Maybe it's just as fair to blame atheism, because when his son was no longer afraid of damnation he was finally able to kill himself.  Maybe the idea of atheism depressed him greatly.  Maybe he, based on a totally misguided understanding, wanted to see which side was right.  Maybe it was a combination.  Hardly matters.  The blame lies with the son, no one forced him to do anything.  Was the father supposed to protect him from every new idea, ban every book but the Bible, and hide the state of the world from his son on the off chance that any one of these things inspired him to suicide?

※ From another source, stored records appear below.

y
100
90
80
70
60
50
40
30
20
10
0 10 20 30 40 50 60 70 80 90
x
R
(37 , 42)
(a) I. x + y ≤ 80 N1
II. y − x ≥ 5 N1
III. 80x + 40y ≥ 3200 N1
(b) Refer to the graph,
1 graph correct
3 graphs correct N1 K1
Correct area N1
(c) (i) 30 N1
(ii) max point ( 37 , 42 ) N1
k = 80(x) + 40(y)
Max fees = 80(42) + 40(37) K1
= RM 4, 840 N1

No.  We're not going to play that game, where maybe if A, B, and C were banned, or we force people to avoid exposure to D, E, and F, there would be less suicide.  It is unreasonable censorship for things a vast majority of people can handle, in my experience.  The son saw and did a lot of stuff while he was alive.  One or many of these things prompted him to suicide, but the son is in a very small minority.  Upon this prompting, he killed himself, of his own accord, based on what he'd seen.

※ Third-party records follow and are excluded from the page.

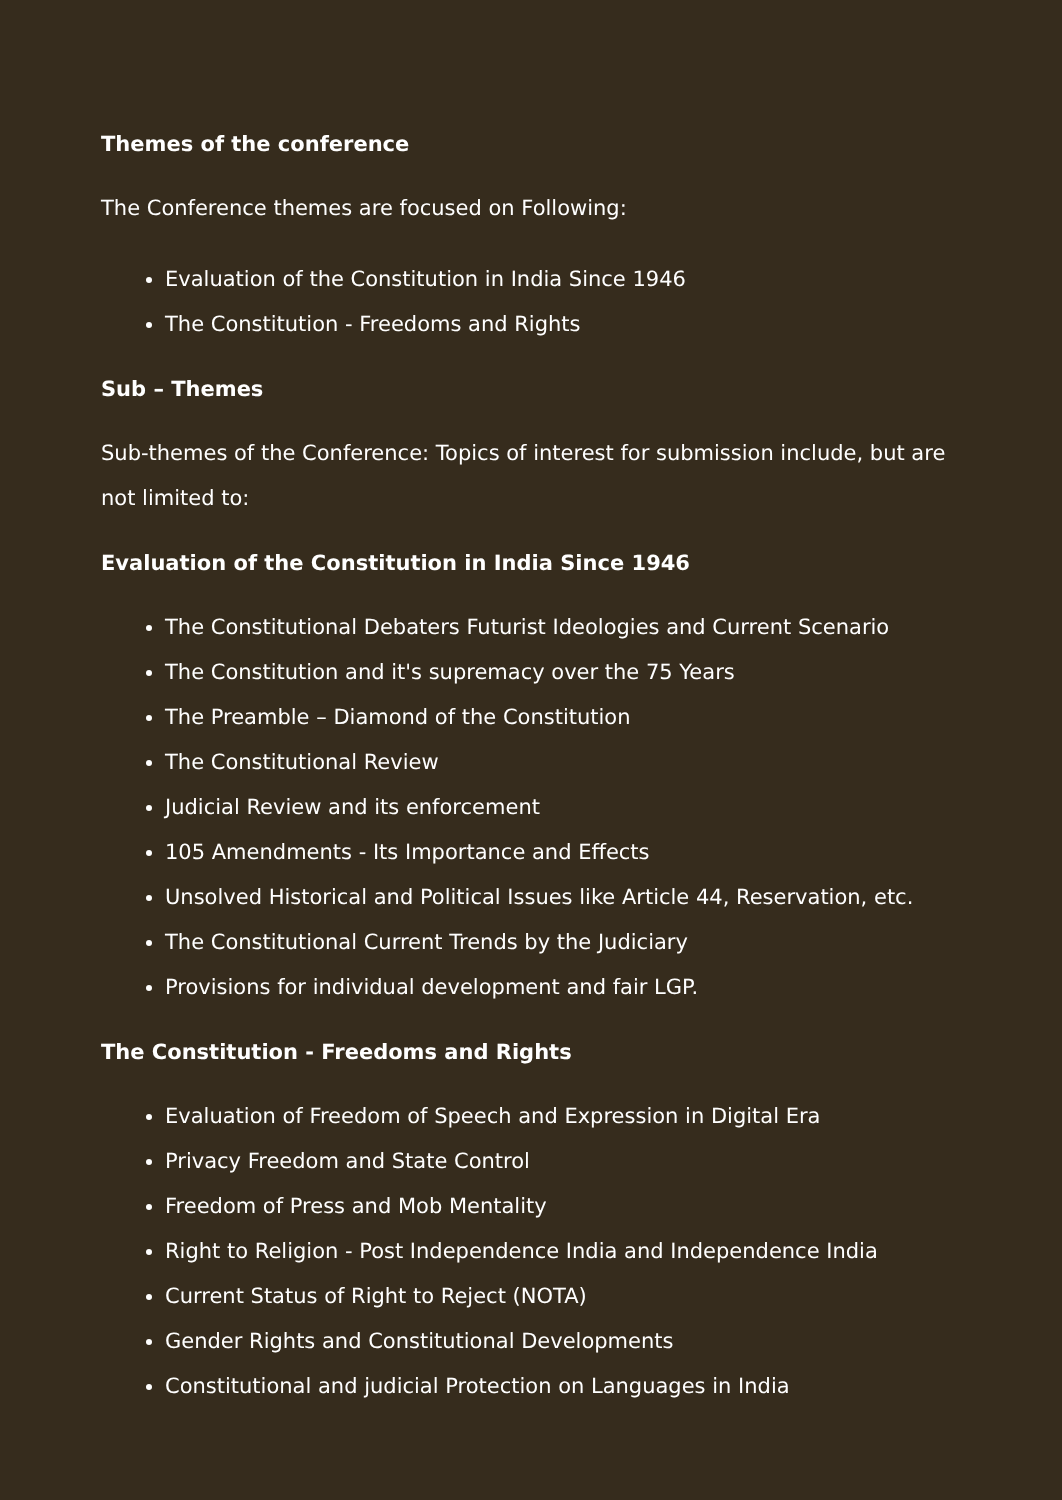Themes of the conference
The Conference themes are focused on Following:
Evaluation of the Constitution in India Since 1946
The Constitution - Freedoms and Rights
Sub – Themes
Sub-themes of the Conference: Topics of interest for submission include, but are not limited to:
Evaluation of the Constitution in India Since 1946
The Constitutional Debaters Futurist Ideologies and Current Scenario
The Constitution and it's supremacy over the 75 Years
The Preamble – Diamond of the Constitution
The Constitutional Review
Judicial Review and its enforcement
105 Amendments - Its Importance and Effects
Unsolved Historical and Political Issues like Article 44, Reservation, etc.
The Constitutional Current Trends by the Judiciary
Provisions for individual development and fair LGP.
The Constitution - Freedoms and Rights
Evaluation of Freedom of Speech and Expression in Digital Era
Privacy Freedom and State Control
Freedom of Press and Mob Mentality
Right to Religion - Post Independence India and Independence India
Current Status of Right to Reject (NOTA)
Gender Rights and Constitutional Developments
Constitutional and judicial Protection on Languages in India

If the father doesn't want circumstances and ideas and objects to kill people, he better get to work on banning atheism, religion, girlfriends, boyfriends, money, books, language, conscious thought and physical pain.  The short way would be to rig up some kind of feeding system and then put us all in a coma, or some vegetative state.  Then the world would be a better place, where his son couldn't kill himself.  Also, no one would be able to love each other.  But that's small peanuts because we'd all have a pulse until we succumbed to some disease, or malfunction of the feed tube, or some natural occurrence.  Clearly, this is ridiculous, and no sane person would endorse it.  Easier to let as many as 30 people per 100,000 per year kill themselves.  We can seek to reduce the rate through offers of counseling, and by paying more attention to each other, reminding others what they mean to us.  We're not going to start banning things everytime a tragic story springs up.

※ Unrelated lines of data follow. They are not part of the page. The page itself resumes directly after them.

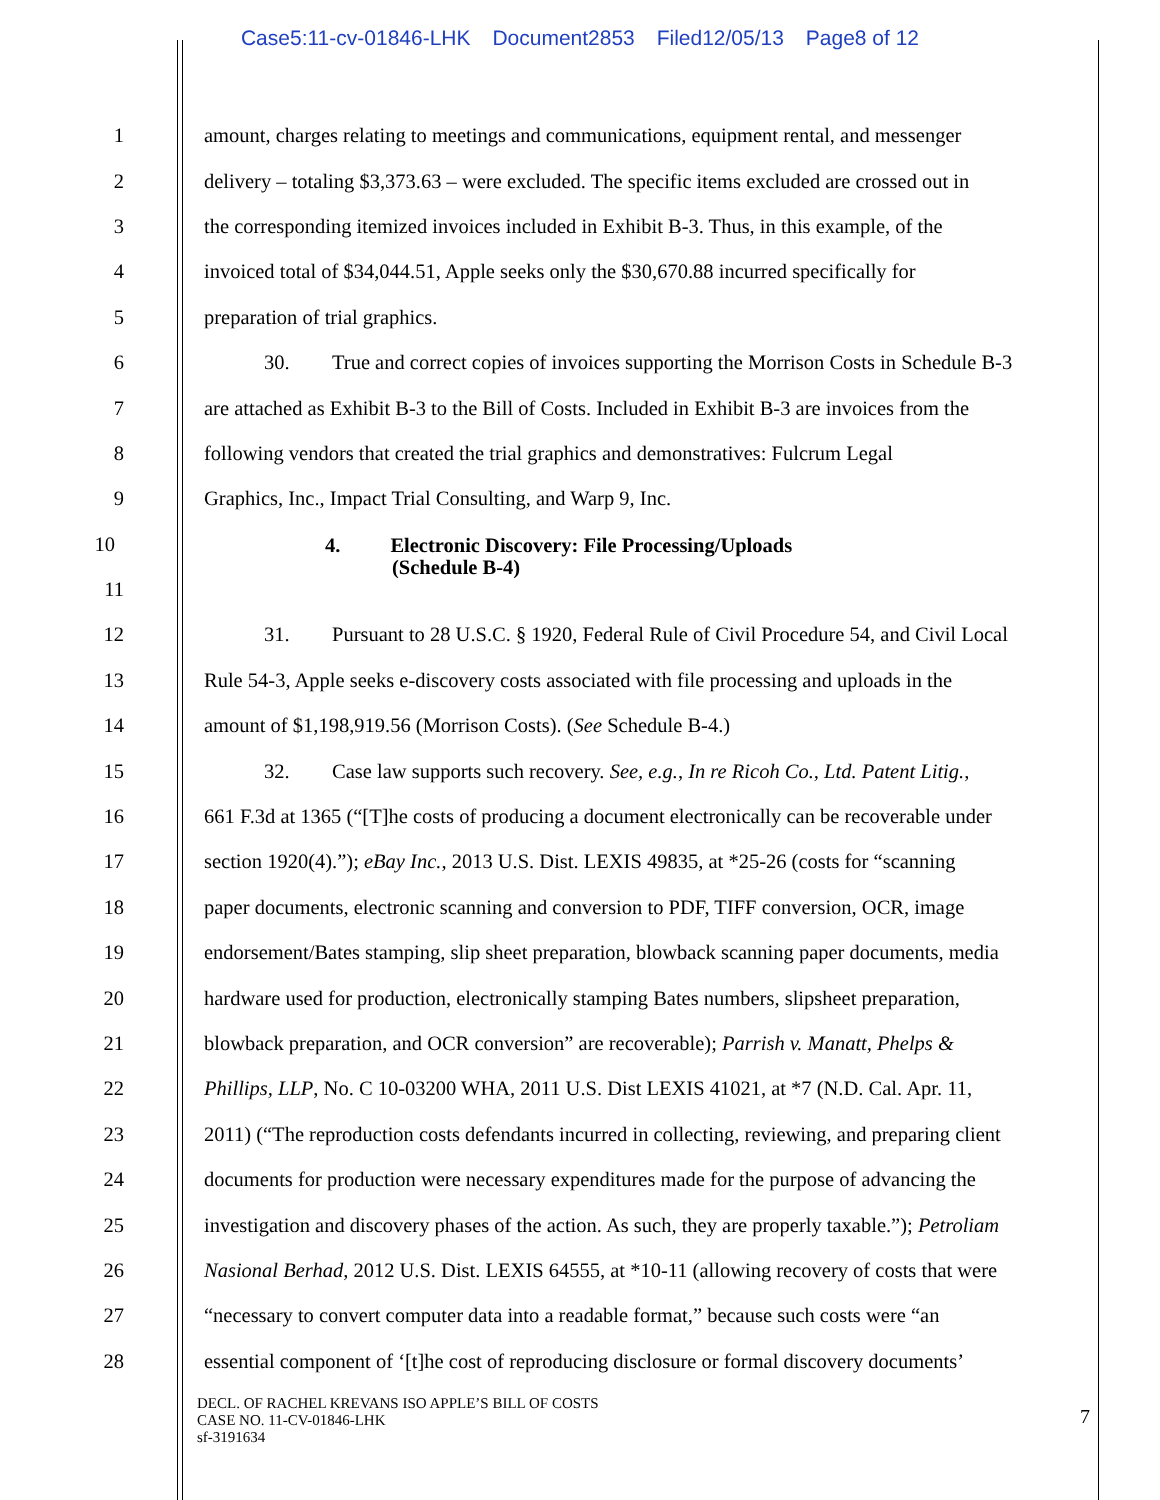Case5:11-cv-01846-LHK Document2853 Filed12/05/13 Page8 of 12
1 amount, charges relating to meetings and communications, equipment rental, and messenger
2 delivery – totaling $3,373.63 – were excluded. The specific items excluded are crossed out in
3 the corresponding itemized invoices included in Exhibit B-3. Thus, in this example, of the
4 invoiced total of $34,044.51, Apple seeks only the $30,670.88 incurred specifically for
5 preparation of trial graphics.
6 30. True and correct copies of invoices supporting the Morrison Costs in Schedule B-3
7 are attached as Exhibit B-3 to the Bill of Costs. Included in Exhibit B-3 are invoices from the
8 following vendors that created the trial graphics and demonstratives: Fulcrum Legal
9 Graphics, Inc., Impact Trial Consulting, and Warp 9, Inc.
10
4. Electronic Discovery: File Processing/Uploads
(Schedule B-4)
11
12 31. Pursuant to 28 U.S.C. § 1920, Federal Rule of Civil Procedure 54, and Civil Local
13 Rule 54-3, Apple seeks e-discovery costs associated with file processing and uploads in the
14 amount of $1,198,919.56 (Morrison Costs). (See Schedule B-4.)
15 32. Case law supports such recovery. See, e.g., In re Ricoh Co., Ltd. Patent Litig.,
16 661 F.3d at 1365 (“[T]he costs of producing a document electronically can be recoverable under
17 section 1920(4).”); eBay Inc., 2013 U.S. Dist. LEXIS 49835, at *25-26 (costs for “scanning
18 paper documents, electronic scanning and conversion to PDF, TIFF conversion, OCR, image
19 endorsement/Bates stamping, slip sheet preparation, blowback scanning paper documents, media
20 hardware used for production, electronically stamping Bates numbers, slipsheet preparation,
21 blowback preparation, and OCR conversion” are recoverable); Parrish v. Manatt, Phelps &
22 Phillips, LLP, No. C 10-03200 WHA, 2011 U.S. Dist LEXIS 41021, at *7 (N.D. Cal. Apr. 11,
23 2011) (“The reproduction costs defendants incurred in collecting, reviewing, and preparing client
24 documents for production were necessary expenditures made for the purpose of advancing the
25 investigation and discovery phases of the action. As such, they are properly taxable.”); Petroliam
26 Nasional Berhad, 2012 U.S. Dist. LEXIS 64555, at *10-11 (allowing recovery of costs that were
27 “necessary to convert computer data into a readable format,” because such costs were “an
28 essential component of ‘[t]he cost of reproducing disclosure or formal discovery documents’
DECL. OF RACHEL KREVANS ISO APPLE’S BILL OF COSTS
CASE NO. 11-CV-01846-LHK
sf-3191634
7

It doesn't matter if the father is absolutely right and TGD and atheism brought about his son's suicide, it's about what is done because of it.
If sin may be committed through inaction, God never stopped.

My soul, do not seek eternal life, but exhaust the realm of the possible.
-- Pindar

VietnamVet-BRIGHT

Quote from: "PipeBox"The father should be told plainly that TGD didn't kill his son, his son killed his son after reading TGD, as well as having breakfast previously.  It's cold, it's impersonal, it's the truth.   I've come close to killing myself a few times, namely during my angsty teen years.  But I never wanted to die more than I wanted to live, at least for someone else.  This guy wanted to die more than he wanted to live.  TGD didn't want him to die more than he wanted to live, he did.

Well said.  It's also important to note that the story was written and posted by World Net Daily (WND), a conservative news source which promotes fundy Christianity and conservative agendas.  

Notice in the midst of the article ( http://www.worldnetdaily.com/index.php? ... geId=81459 ) the presence of these hyperlinked words :

QuoteDiscover how atheism and immorality are being cleverly sold to Americans in David Kupelian's controversial best seller, "The Marketing of Evil."

That hyperlink takes you to this site ...
http://shop.wnd.com/store/item.asp?DEPA ... EM_ID=1679

... which promotes a book marketed by "ShopWND.com" ... The Marketing of Evil: How Radicals, Elitists, and Pseudo-Experts Sell Us Corruption Disguised as Freedom  



What is probably most dispicable of all about this story (but not surprising), is that the tragic death of this young  man is being used to anger & motivate conservative/Christian visitors of the WND website to spend money at their marketing subsidiary.